DIGITAL LIBRARY
THE RUBRICS METHODOLOGY IN ASSESSING THE TRANSVERSAL COMPETENCES OF THE DEGREE FINAL PROJECT OF BUSINESS ADMINISTRATION AT THE BARCELONA UNIVERSITY
Universitat de Barcelona (SPAIN)
About this paper:
Appears in: EDULEARN14 Proceedings
Publication year: 2014
Pages: 765-776
ISBN: 978-84-617-0557-3
ISSN: 2340-1117
Conference name: 6th International Conference on Education and New Learning Technologies
Dates: 7-9 July, 2014
Location: Barcelona, Spain
Abstract:
The purpose of this paper is to present a proposal for assessing transversal competences to be achieved by students once completed their Degree Final Project (DFP). It intends to provide both the academic authorities and the professors with guidelines to identify how and at what time and phases of the DFP it’s possible to evaluate those transversal skills stated on the graduate studies plan of Business Administration at the University of Barcelona. In doing so, it also aims to analyze the use of rubrics system to facilitate the overall evaluation process.

Although there is not a commonly accepted definition of rubric at the University level, we may define it as a document that articulates the expectations on the students work through the specification of the criteria of evaluation and the graduated description of quality levels in its execution in qualitative terms (Simon, 2001;) Andrade, 2000; Reddy & Andrade, 2010; Estapé et al, 2012).

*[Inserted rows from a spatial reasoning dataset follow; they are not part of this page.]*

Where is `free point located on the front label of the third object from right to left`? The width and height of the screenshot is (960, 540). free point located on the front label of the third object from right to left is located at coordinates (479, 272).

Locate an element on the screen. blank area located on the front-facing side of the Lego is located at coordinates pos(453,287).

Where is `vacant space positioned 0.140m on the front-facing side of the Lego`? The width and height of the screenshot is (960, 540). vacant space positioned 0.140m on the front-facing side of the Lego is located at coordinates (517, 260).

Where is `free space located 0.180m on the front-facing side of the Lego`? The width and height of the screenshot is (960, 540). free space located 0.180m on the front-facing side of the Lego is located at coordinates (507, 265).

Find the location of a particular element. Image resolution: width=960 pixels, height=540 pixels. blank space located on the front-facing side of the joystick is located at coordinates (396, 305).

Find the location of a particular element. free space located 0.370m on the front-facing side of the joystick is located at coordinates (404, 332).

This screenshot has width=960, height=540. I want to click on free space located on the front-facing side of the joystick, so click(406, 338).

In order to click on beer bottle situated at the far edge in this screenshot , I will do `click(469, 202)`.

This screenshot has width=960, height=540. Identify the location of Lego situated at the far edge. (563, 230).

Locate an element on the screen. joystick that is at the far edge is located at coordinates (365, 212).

Following Popham (1997), a rubric has three essential features (evaluative criteria, quality definitions, and a scoring strategy) that make it a very good system to evaluate such an especial subject as the Degree Final Project (DFP). First of all it sets up those evaluative criteria that professors might bear in mind when assessing student’s work. Secondly, it defines different quality levels for each evaluative criterion. And finally, it represents a scoring strategy that translate quality judgments into a quantitative score that may be used (or not) to make a single overall quality score.